Why Having a Will is Important for All Parents
Many people believe that estate planning is only for the wealthy or the elderly. This couldn’t be further from the truth! All parents should have an estate plan in place to set forth their wishes for their children. In a Will, you can:
Name a Guardian to Care for Your Children
One of the most important things a parent can do through their Will is nominate the person they would choose to raise their children if the parent should pass away before the children reach age 18. If one parent dies, the other parent usually remains the natural guardian of the children. The laws of most states provide for parents to nominate a guardian to care for their children upon the death of both parents. One of the easiest ways to nominate a guardian is to include such a provision in your Will. If you do not nominate a guardian, a guardian will be selected according to state law and/or the Court, and unfortunately, the Court may appoint a guardian whom you would not have chosen.
Plan for the Care of the Assets Left to Your Children
For a young family, estate planning may be as simple as two Wills which contain provisions for a testamentary trust, if needed. A testamentary trust is a trust created by a Will whereby a Trustee is named to manage the children’s inheritance until they are older and mature enough to handle it themselves. The trust assets can be used by the Trustee to pay expenses to take care of the children and will be kept in trust until whatever age the parents deem best. Perhaps half of the trust would be distributed at age 25 and half at age 30, or whatever ages you choose. Without a trust, the children would receive the assets when they turn age 18, even though many 18-year olds lack the maturity to handle a large amount of money or property. A testamentary trust is not established until after the death of both spouses and there is no need to transfer any assets or in any way interrupt your current business affairs while either parent is alive.

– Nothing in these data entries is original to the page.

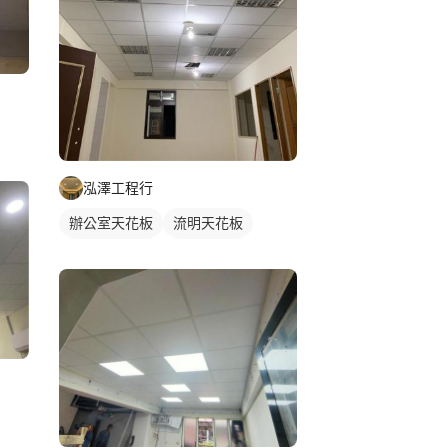
泓澤工程行
辦公室天花板
流明天花板
輕鋼架天花板
明架天花板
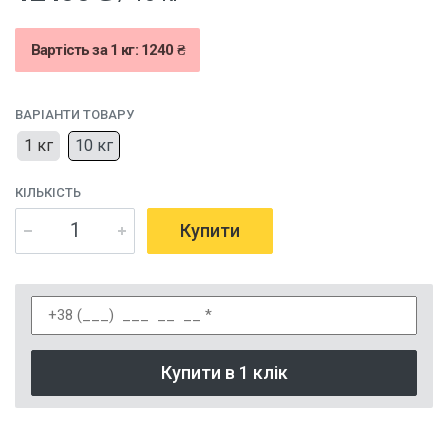
Вартість за 1 кг: 1240 ₴
ВАРІАНТИ ТОВАРУ
1 кг
10 кг
КІЛЬКІСТЬ
Купити
Купити в 1 клік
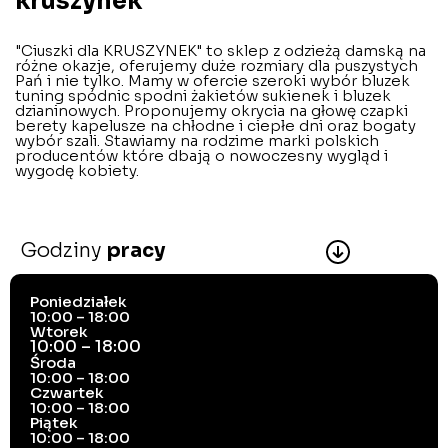
kruszynek
"Ciuszki dla KRUSZYNEK" to sklep z odzieżą damską na
różne okazje, oferujemy duże rozmiary dla puszystych
Pań i nie tylko. Mamy w ofercie szeroki wybór bluzek
tuning spódnic spodni żakietów sukienek i bluzek
dzianinowych. Proponujemy okrycia na głowę czapki
berety kapelusze na chłodne i ciepłe dni oraz bogaty
wybór szali. Stawiamy na rodzime marki polskich
producentów które dbają o nowoczesny wygląd i
wygodę kobiety.
Godziny
pracy
Poniedziałek
10:00 – 18:00
Wtorek
10:00 – 18:00
Środa
10:00 – 18:00
Czwartek
10:00 – 18:00
Piątek
10:00 – 18:00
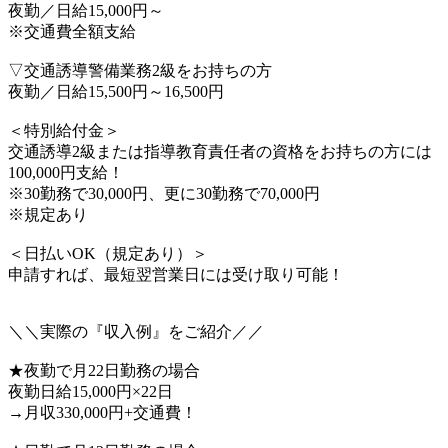
夜勤／日給15,000円～
※交通費全額支給
▽交通誘導警備業務2級をお持ちの方
夜勤／日給15,500円～16,500円
＜特別給付金＞
交通誘導2級または指導教育責任者の資格をお持ちの方には
100,000円支給！
※30勤務で30,000円、更に30勤務で70,000円
※規定あり
＜日払いOK（規定あり）＞
申請すれば、最短翌営業日には受け取り可能！
＼＼実際の『収入例』をご紹介／／
★夜勤で月22日勤務の場合
夜勤日給15,000円×22日
→月収330,000円+交通費！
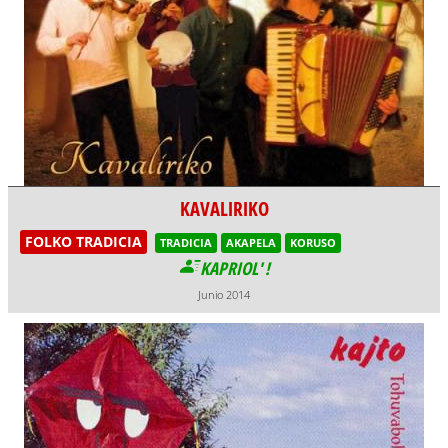
KAVALIRIKO
FOLKO TRADICIA
TRADICIA
AKAPELA
KORUSO
KAPRIOL' !
Junio 2014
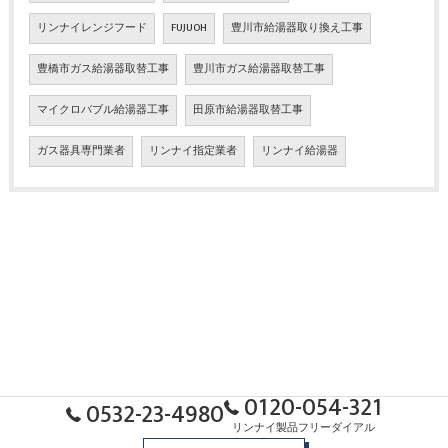
リンナイレンジフード
FUJUOH
豊川市給湯器取り換え工事
豊橋市ガス給湯器取替工事
豊川市ガス給湯器取替工事
マイクロバブル給湯器工事
田原市給湯器取替工事
ガス器具専門業者
リンナイ指定業者
リンナイ給湯器
0120-054-321
0532-23-4980
リンナイ製品フリーダイアル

Even if you do not have substantial assets, but you have life insurance, it is important to have a testamentary trust established in your Will and to have any life insurance proceeds paid into such trust for the minor children in the event of the death of both parents. Having the life insurance paid into the testamentary trust will prevent the children from receiving it all in a lump sum.
Name a Person to Handle the Affairs of Your Estate
In a Will, you can nominate a person to be the Personal Representative, or Executor, of your estate. You should nominate a person who knows and cares about your family and about your property. If you do not nominate a person, a Personal Representative will be selected by the Court according to state law (normally a spouse, adult child, parent, or sibling of the deceased). The nomination of a Personal Representative in your Will can save your estate time and money.
As you can see, a Will does much more than simply distribute a person’s property after their death. Having a Will is a must for anyone with children. While most parents don’t want to think about dying before their children are grown up, that possibility should be considered and an estate plan put in place to protect and provide for your children’s future in the event of your death.